CIA Director William Burns stated on Saturday that despite his army's failing offensive in Ukraine, Russian President Vladimir Putin is planning to redouble his efforts.

According to CBS News, Burns stated at the Financial Times Weekend Festival, "I think he's persuaded right now that doubling down will still enable him to make progress."

According to CBS News, Putin is in "a frame of mind where he doesn't believe he can afford to lose."

Burns added, that Putin has already "staked a lot" on the second phase of the Ukrainian offensive, which has seen Russia focusing its military operations on the country's south and east.

Burns estimates that Putin will double down comes amid reports of low soldier morale and the Pentagon's judgment that his forces are "behind schedule" last week.

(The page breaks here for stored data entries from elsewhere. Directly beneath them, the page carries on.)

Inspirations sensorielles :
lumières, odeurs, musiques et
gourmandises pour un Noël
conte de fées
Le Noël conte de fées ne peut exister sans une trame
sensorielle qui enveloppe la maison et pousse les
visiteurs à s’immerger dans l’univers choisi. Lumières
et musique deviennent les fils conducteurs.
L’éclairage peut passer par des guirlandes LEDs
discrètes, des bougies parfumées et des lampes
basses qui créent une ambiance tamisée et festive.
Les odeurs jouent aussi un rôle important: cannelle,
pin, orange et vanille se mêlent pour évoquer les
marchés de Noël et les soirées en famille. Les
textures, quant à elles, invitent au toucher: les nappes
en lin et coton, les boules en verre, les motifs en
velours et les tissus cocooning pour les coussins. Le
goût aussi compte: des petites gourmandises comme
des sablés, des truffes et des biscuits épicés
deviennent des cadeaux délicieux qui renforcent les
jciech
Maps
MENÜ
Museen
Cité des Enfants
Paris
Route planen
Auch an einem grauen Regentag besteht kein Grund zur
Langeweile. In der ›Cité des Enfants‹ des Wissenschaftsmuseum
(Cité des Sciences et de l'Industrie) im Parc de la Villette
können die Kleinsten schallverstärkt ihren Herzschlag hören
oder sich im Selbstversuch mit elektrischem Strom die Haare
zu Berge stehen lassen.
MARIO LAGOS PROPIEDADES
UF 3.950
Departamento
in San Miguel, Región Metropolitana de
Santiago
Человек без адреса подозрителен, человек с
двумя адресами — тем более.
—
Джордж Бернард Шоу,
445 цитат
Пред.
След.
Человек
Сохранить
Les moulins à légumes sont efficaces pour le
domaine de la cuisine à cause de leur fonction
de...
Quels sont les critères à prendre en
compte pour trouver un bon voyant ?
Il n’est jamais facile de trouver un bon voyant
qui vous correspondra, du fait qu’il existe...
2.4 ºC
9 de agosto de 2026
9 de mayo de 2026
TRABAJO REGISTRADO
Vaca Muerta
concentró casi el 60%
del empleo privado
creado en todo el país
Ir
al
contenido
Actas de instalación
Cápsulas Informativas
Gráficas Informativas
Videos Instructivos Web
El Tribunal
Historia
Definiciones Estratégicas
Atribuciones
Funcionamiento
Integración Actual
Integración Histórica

The Donbas region is currently the focal point of Russia's invasion of Ukraine. The Russian military has failed to gain control of any significant cities after ten weeks.

Ukraine's military campaign is turning into a successful counter-offensive, according to analysts interviewed by BBC News.

"Underestimating the Ukrainians" was Putin's "biggest mistake" throughout the invasion, according to Burns.

According to CBS News, the Russian leader is now attempting to "adapt some of the lessons from the failures of the first phase."

Some Western officials believe Putin will make a major announcement on May 9 to demonstrate Russia's strength in advance of the symbolic Victory Day military parade.

According to reports, he plans to formally declare all-out war on Ukraine, which Russia has previously described as a "special military operation." Other reports suggest that Putin may order a general mobilization.

"As an intelligence community, we don't see practical evidence of Russian planning for deployment or even potential use of tactical nuclear weapons at this point," Burns told CBS News. However, he added, "we can't just ignore those possibilities."